(SELECTED PASSAGE begins)

Incarceration causes depression and makes it worse day by day. I was fortunate that I didn’t receive a massive amount of time, so I refused to be medicated on the inside. It was very hard trying to keep afloat with this depression.  But as a believer in fasting and prayers, a value given to me by my grandma, I had to do what I had to do for me.

Incarceration for me was horrible. I just wanted to give these people their time and go home. When I think about all the women I knew from the streets who ended up in the Bing known as solitary confinement calling out my name when I walked past their cell.  I could not help them in passing or sharing anything I had, with them due to the consequences if I did, and all I thought about was going home to take care of what I had going on mentally. I knew these women; they were with me 101, my ride or die buddies during my drug selling days. This was very hard for me to ignore them; this did nothing but pushed me in a deeper depressive mood. I couldn’t do for them because honestly, I was afraid. I was afraid I would get thrown into solitary confinement and I didn't want to go there due to me being claustrophobic and I know my head wasn’t ready for that. Because of this, I became more and more depressed.

(SELECTED PASSAGE ends)
(INPUT DATA begins)

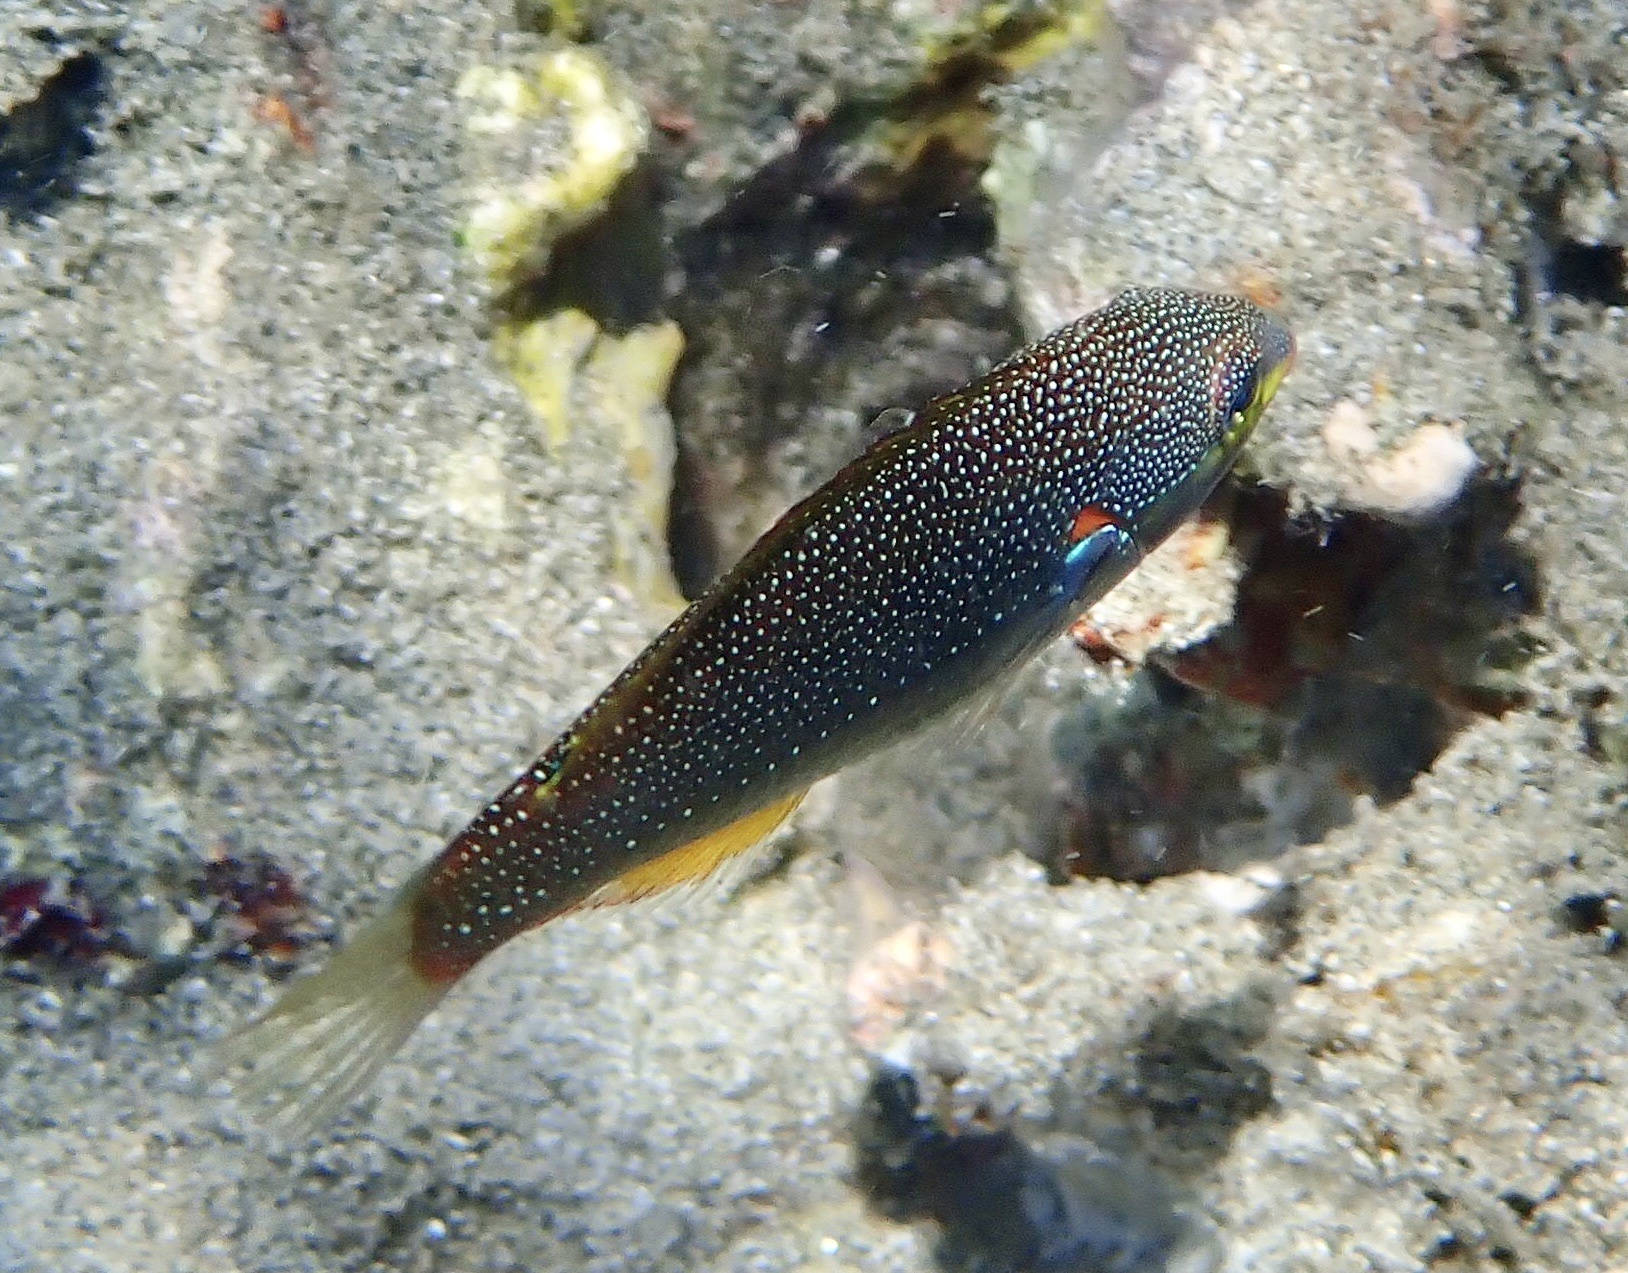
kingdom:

(INPUT DATA ends)
(INPUT DATA begins)

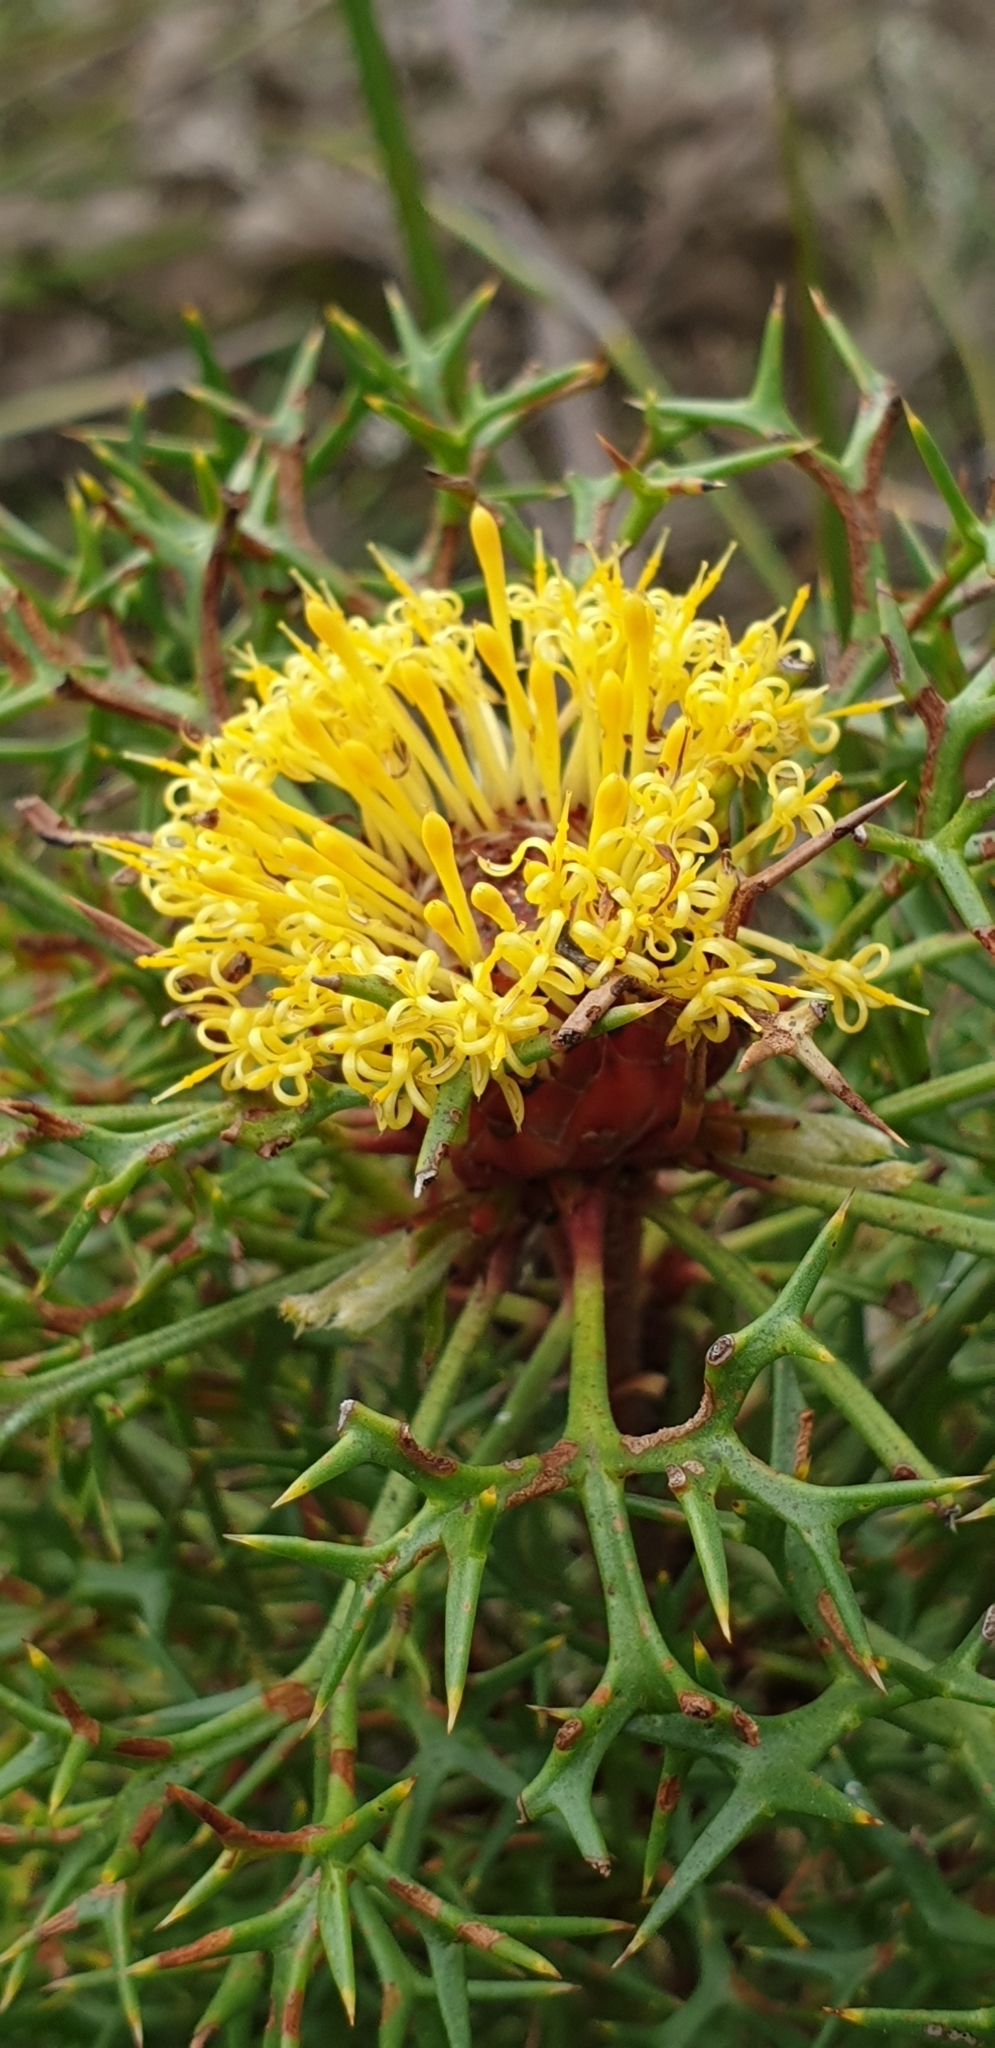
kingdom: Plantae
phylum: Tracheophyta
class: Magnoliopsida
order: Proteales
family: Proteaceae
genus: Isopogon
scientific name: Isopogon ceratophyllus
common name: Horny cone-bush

(INPUT DATA ends)
(INPUT DATA begins)

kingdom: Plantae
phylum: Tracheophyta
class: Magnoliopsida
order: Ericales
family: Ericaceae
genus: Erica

(INPUT DATA ends)

REQUIREMENT – Copy the incarceration passage word for word, from "Incarceration causes depression" up to and including "to do for me.".

RESPONSE TO THE TASK –
Incarceration causes depression and makes it worse day by day. I was fortunate that I didn’t receive a massive amount of time, so I refused to be medicated on the inside. It was very hard trying to keep afloat with this depression.  But as a believer in fasting and prayers, a value given to me by my grandma, I had to do what I had to do for me.